Are there any current indexes in place? Make sure indexes are created for ALL primary and foreign keys. Most database engines will automatically create the former, while most ORMs (including Django ORM) will handle the latter.
Have you done any performance tests? With Django, for example, you can use the django-debug-toolbar to find slow queries. (New Relic is awesome too.) When testing, start without indexes to find the bottlenecks. Do not assume where the query slowdowns are or will occur. That said, do pay close attention to any queries that use WHERE, ORDER BY, FILTER BY, and any JOINs.

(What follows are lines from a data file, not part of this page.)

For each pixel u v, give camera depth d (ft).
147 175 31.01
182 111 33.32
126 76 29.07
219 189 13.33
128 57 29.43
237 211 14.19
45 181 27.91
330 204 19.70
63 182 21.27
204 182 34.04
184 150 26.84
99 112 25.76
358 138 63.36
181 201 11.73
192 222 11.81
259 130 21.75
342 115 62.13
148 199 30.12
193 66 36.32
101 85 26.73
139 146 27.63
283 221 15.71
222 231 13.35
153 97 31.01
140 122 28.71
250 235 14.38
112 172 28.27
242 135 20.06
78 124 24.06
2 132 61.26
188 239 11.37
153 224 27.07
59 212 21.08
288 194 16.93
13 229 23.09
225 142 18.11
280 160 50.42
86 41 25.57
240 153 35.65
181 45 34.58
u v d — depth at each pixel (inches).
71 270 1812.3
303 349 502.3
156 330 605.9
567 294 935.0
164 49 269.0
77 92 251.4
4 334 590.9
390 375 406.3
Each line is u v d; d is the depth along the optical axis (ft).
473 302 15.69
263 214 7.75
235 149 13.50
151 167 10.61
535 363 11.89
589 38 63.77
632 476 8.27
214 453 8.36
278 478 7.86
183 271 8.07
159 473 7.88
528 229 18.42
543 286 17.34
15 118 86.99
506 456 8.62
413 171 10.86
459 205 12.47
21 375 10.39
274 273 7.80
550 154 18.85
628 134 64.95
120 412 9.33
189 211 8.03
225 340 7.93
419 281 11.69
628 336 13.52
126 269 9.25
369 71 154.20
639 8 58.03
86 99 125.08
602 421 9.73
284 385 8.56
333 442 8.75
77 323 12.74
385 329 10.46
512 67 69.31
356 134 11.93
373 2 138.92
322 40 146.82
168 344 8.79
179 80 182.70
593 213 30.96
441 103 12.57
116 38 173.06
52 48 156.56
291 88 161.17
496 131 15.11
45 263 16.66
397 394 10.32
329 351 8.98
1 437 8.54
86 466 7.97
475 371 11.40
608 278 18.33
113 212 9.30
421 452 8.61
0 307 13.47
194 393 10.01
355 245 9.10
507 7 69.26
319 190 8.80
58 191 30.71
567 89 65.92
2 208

Have you used raw SQL? Before assigning indexes, ALWAYS rewrite your code to use raw SQL. Raw SQL queries are generally faster than using an ORM as they happen at a lower level. Complicated queries should almost always be written in straight SQL. For example:
SELECT d.Name AS 'Department' FROM departments d JOIN employees e ON e.department_id = d.Department_id GROUP BY d.department_id HAVING COUNT(e.employee_id) < 3
If you do decide to add indexes follow these steps:
Capture and record stats from your performance tests based on your production database.
Alter the data model in development.
Do not waste valuable resources by adding indexes to tables with a small amount of data.
When adding indexes, take cardinality into account.
Test. Compare the changes with the benchmarks. Be aware, though, that your application will perfrom much different in development than production.
Refactor (if necessary).
Continue to pull stats and conduct performance testing, comparing the results with the original results before indexes were added.
Going back to the work I did, let's look at one simple, yet often overlooked example:
class ContactForm(models.Model): name = models.CharField(max_length=150) email = models.EmailField(max_length=250) topic = models.CharField(max_length=200) message = models.CharField(max_length=1000) timestamp = models.DateTimeField(auto_now_add=True, default=datetime.datetime.now)
This simple table is used for storing the results of a contact form. At first glance it may look simple, but you need to pay attention to the queries being conducted.
In this case, one query sorted the timestamp by date and then aggregated both the name and email fields. Because there are over 10,000 rows of data, the sorting itself caused a significant bottleneck.
So, by altering the model, with South, I was able to quickly speed up performance:
class ContactForm(models.Model): name = models.CharField(db_index=True,max_length=150) email = models.EmailField(max_length=250) topic = models.CharField(max_length=200) message = models.CharField(max_length=1000) timestamp = models.DateTimeField(db_index=True,auto_now_add=True, default=datetime.datetime.now)
- start with no indexes,
- try to reduce bottlenecks using cacheing and/or adding raw SQL,
- think balance: indexes could slow down database writing (INSERT, UPDATE, or DELETE) , and
- stay away from indexing full text fields (look at the first few characters instead)
Did I miss something? How do you approach indexing?